Brow Beat

Why It Matters That Donald Trump Has No Inaugural Poet

Obama Inauguration
Elizabeth Alexander recites a poem during Barack Obama’s swearing-in ceremonies at the U.S. Capitol in Washington, D.C., Jan. 20, 2009.

Ron Edmonds/AP

After considerable effort, President-Elect Donald Trump managed to find a musician to serenade him at his upcoming inauguration. Elton John, Céline Dion, and even Trump’s old pal Paul Anka may have turned him down, but who needs them when the likes of Jackie Evancho, “America’s Got Talent” runner-up of 2010, are available for the job?

But had Trump shown interest in another lyric tradition from inaugurations past, he might have had even more trouble finding an artist to fulfill it. Unlike Barack Obama, Trump will not, as far as we know, consecrate his entrance to the nation’s highest office with the help of an inaugural poem.

If the absence of a poet at this week’s ceremony symbolizes a literary gulf between Trump and Obama—who quoted June Jordan on the campaign trail and Harper Lee in his farewell address—it’s also not an unusual omission. Only three (and a half) presidents have asked poets to perform this service. The first was John F. Kennedy, who invited Robert Frost, in part as a thank-you for his vocal support. Frost famously wrote a new poem, “Dedication,” to honor the day but ended up reciting an old one, “The Gift Outright,” from memory: The sun glared so brightly off the freshly fallen snow on Jan. 20, 1961, that the 86-year-old Frost couldn’t discern the words he’d written on the page. The next president to mark the solemnity of the occasion with poetry was Jimmy Carter, who asked James Dickey to read not at the ceremony but at the gala following it in 1977. More recently, both of Bill Clinton’s inaugural ceremonies featured poets—Maya Angelou and Miller Williams—as did both of Obama’s, with Elizabeth Alexander contributing a poem in 2009 and Richard Blanco doing so in 2013. One assumes Hillary Clinton would have continued the custom.

In other words, since JFK, every Democratic president except Lyndon B. Johnson has invited an inaugural poet. Not a single Republican has. (Trump’s inaugural committee did not respond to a request for comment on this article. Nor have they commented on whether Trump has seen the fawning doggerel written for him by an unknown poet, which dubs Obama a “tyrant” and Melania Trump “the flower of Europe.”) Appreciation of belles-lettres was once fairly bipartisan, as the critic Steven Kellman has written: No list of the most literary presidents is complete without Abraham Lincoln or Theodore Roosevelt, both Republicans (at least until Roosevelt founded the Progressive Party in 1912). In recent times, however, an association has grown between poets and the American left, perhaps stemming from the artist’s self-conception as an “adversary of power,” Kellman told me, and the fact that the GOP, at least until the rise of the Tea Party, often spoke for “the establishment and the status quo.”

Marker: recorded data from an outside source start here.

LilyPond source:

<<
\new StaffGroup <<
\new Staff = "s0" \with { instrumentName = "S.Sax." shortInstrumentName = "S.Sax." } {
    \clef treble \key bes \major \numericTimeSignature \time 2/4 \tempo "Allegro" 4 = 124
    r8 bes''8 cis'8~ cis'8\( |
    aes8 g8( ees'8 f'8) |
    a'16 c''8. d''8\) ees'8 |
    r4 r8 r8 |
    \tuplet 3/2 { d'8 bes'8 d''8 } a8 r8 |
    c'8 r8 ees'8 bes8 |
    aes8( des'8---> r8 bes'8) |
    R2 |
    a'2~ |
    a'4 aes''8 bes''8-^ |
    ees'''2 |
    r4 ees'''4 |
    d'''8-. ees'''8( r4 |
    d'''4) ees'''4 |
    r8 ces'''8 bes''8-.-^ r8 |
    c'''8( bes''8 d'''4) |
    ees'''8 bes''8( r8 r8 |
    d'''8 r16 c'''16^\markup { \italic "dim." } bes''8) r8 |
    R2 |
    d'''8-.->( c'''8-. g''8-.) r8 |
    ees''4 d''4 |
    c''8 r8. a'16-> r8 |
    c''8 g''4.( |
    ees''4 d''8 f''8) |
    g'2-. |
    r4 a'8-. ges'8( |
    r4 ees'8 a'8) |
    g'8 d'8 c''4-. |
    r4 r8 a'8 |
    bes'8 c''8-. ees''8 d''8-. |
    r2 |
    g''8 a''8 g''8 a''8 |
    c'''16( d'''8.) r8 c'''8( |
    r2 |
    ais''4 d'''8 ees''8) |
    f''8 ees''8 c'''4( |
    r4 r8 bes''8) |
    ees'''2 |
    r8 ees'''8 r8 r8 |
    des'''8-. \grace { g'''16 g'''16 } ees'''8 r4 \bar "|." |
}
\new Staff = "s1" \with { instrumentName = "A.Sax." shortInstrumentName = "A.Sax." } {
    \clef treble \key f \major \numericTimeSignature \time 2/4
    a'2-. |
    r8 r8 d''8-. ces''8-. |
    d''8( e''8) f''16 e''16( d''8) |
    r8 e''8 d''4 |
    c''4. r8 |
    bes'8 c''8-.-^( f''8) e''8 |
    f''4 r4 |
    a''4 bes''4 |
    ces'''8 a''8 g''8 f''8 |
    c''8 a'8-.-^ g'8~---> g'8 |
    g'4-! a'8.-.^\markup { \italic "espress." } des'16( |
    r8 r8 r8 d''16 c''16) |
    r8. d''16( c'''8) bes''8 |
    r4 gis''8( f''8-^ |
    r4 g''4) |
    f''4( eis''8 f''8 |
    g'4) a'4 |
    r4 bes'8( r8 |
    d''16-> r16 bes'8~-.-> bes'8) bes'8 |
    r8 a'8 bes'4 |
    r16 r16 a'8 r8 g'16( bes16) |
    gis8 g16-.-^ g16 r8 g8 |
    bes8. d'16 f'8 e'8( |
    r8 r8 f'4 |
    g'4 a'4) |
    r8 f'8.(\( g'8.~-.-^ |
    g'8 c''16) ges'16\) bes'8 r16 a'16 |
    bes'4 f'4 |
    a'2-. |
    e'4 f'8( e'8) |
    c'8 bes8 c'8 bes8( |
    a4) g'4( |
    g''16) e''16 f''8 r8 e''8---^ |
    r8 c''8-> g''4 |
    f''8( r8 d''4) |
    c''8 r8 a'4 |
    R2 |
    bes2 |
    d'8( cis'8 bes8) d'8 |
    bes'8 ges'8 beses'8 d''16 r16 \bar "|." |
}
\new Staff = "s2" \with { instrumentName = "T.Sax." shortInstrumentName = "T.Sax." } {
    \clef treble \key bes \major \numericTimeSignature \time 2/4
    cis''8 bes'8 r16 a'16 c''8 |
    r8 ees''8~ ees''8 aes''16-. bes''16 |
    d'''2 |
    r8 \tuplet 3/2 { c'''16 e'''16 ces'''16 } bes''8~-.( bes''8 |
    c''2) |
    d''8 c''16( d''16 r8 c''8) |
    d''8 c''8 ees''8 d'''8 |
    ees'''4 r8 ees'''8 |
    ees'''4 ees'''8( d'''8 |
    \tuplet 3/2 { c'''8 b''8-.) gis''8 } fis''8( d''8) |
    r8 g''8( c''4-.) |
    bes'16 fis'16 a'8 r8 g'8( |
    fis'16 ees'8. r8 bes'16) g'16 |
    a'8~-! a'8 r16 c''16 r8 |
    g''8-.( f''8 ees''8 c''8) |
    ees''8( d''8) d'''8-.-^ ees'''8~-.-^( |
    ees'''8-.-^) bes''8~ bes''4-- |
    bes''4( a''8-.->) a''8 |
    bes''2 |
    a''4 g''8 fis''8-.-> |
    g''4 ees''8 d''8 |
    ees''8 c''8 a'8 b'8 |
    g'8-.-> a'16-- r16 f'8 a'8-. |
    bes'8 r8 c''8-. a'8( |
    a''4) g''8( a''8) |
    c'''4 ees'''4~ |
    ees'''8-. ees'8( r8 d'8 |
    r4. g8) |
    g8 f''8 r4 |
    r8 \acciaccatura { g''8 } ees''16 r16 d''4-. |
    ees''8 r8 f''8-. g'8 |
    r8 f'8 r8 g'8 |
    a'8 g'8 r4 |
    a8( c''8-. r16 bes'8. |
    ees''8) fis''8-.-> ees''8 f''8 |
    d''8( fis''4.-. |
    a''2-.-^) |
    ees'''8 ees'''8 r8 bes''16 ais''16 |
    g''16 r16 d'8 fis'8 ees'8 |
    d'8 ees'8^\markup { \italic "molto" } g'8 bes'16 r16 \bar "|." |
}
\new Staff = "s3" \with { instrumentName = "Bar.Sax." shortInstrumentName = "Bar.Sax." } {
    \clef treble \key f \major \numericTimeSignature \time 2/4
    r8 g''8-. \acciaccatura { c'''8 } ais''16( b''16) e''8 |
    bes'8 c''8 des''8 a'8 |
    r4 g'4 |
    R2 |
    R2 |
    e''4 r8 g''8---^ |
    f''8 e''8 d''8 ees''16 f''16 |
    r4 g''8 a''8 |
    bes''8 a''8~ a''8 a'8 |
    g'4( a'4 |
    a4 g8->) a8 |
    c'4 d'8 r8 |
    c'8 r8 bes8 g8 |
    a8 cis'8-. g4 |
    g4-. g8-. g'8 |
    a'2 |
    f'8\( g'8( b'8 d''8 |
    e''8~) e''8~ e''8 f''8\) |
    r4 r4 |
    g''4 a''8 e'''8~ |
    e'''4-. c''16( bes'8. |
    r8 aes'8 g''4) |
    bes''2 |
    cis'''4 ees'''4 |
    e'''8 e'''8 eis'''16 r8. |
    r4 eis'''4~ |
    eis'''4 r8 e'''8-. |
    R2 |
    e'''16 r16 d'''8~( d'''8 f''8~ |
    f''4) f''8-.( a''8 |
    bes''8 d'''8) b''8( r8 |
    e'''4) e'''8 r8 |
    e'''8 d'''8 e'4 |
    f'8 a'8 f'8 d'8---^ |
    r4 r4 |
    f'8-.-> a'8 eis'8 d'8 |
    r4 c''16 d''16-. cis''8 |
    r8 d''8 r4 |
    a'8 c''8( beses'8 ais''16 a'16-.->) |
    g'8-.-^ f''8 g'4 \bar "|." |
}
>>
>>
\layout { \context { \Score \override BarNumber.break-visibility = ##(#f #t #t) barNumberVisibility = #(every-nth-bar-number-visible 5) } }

The establishment, of course, was unpopular across the political spectrum this cycle. The divide between poets and the party peddling nostalgia for our glorious past—which is itself the perennial subject of art—may have more to do with the political right’s ever-increasing disdain for intellectual culture and basic knowledge. “Those of us who use words professionally have a certain stake in the truth,” former U.S. poet laureate Robert Pinsky told the Associated Press last week, explaining why he and other poets—including fellow former laureate Rita Dove—are protesting the inauguration with “Writers Resist” rallies around the country. “It’s hard to think of anything more important.”

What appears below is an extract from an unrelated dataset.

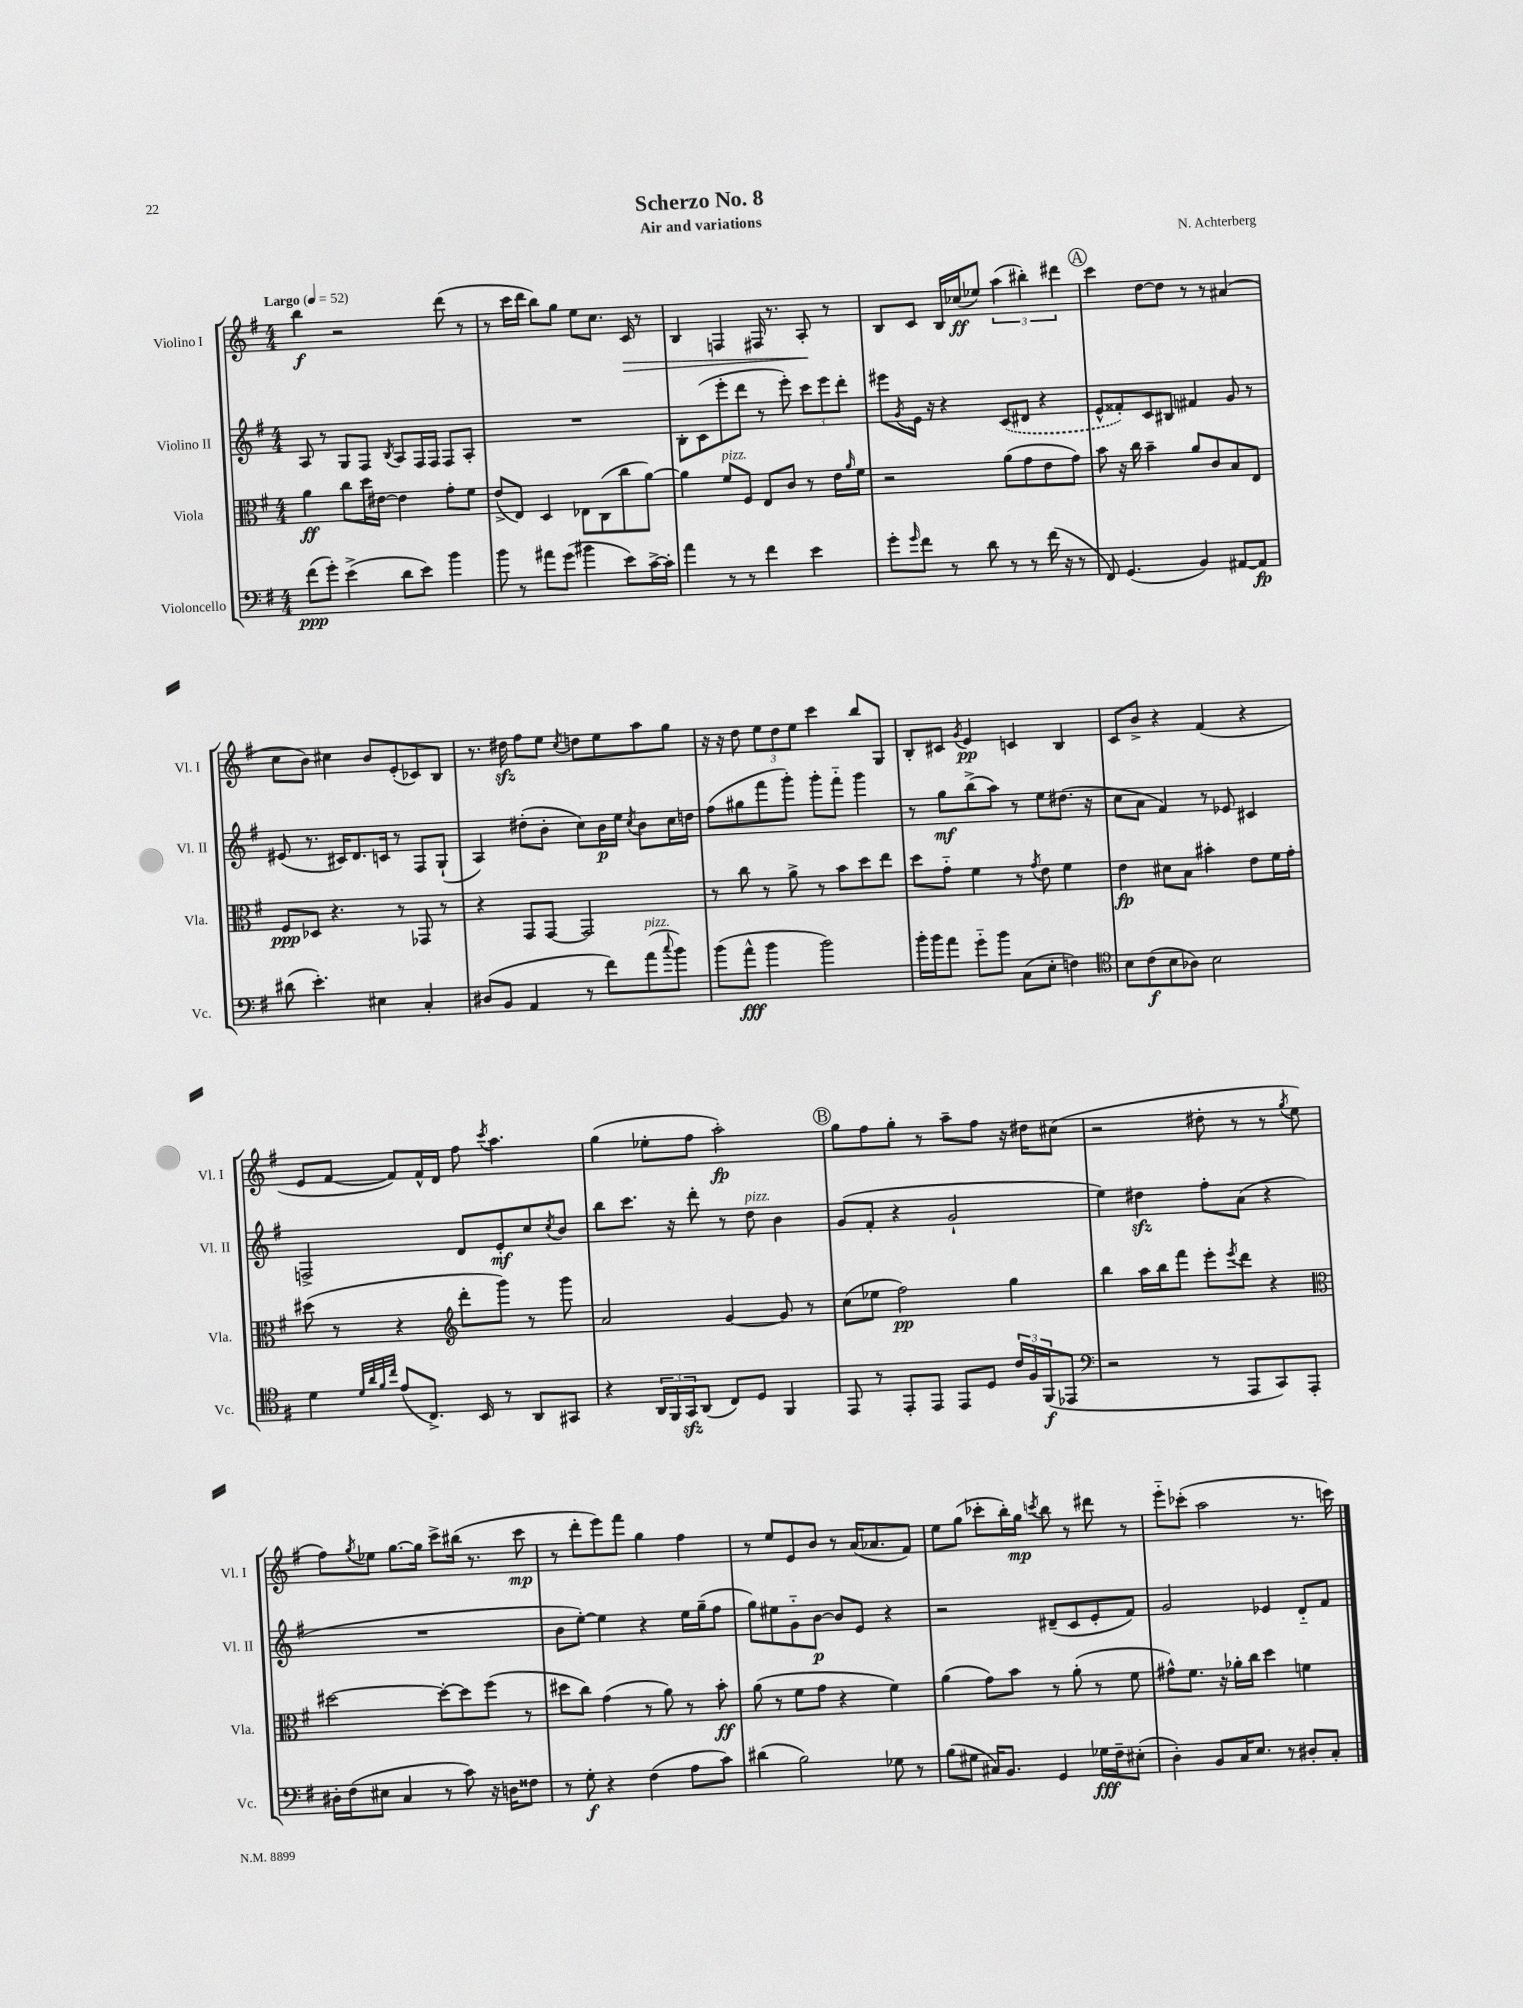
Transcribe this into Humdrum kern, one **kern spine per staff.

Conservatives’ hostility toward academia—which provides a home and a paycheck for many contemporary poets—is part and parcel of this ideological strain. No one embodies this better than Trump, who communicates largely in sentence fragments and whose trademark contribution to the world of culture was the weekly fiat “You’re fired!” (He also happens to be the first president in 25 years without an advanced degree.)

Inaugural poems of the past have tended to celebrate the nation, its history, and the gravity of the occasion. “Say it plain: that many have died for this day,” reads Alexander’s stunning poem for Obama, “Praise Song for the Day.” “Sing the names of the dead who brought us here.” Trump might prefer an ode to his many fine qualities—but if he decides to commission one, he’ll find that a number of prominent poets are already on the record vowing never to take part in his inauguration. In response to an informal poll from the Boston-based literary journal Ploughshares in August, Robert Hass, another former poet laureate, wrote that he would tell Trump’s staff: “I am not able to read my work at the Inauguration as I am currently quite unstable—delicate, deranged and dangerous. But perhaps Ivanka herself could read a poem by Emily Dickinson called ‘My life had stood a loaded gun,’ one of my Second Amendment favorites.”

Even if poets have every reason to be resistant, however, it’s possible that this winter we could benefit more than ever from an inaugural poem. “We encounter each other in words,” Alexander writes in “Praise Song.” By politicizing poetry, alongside so much else, Republicans have left us with one fewer place to encounter each other.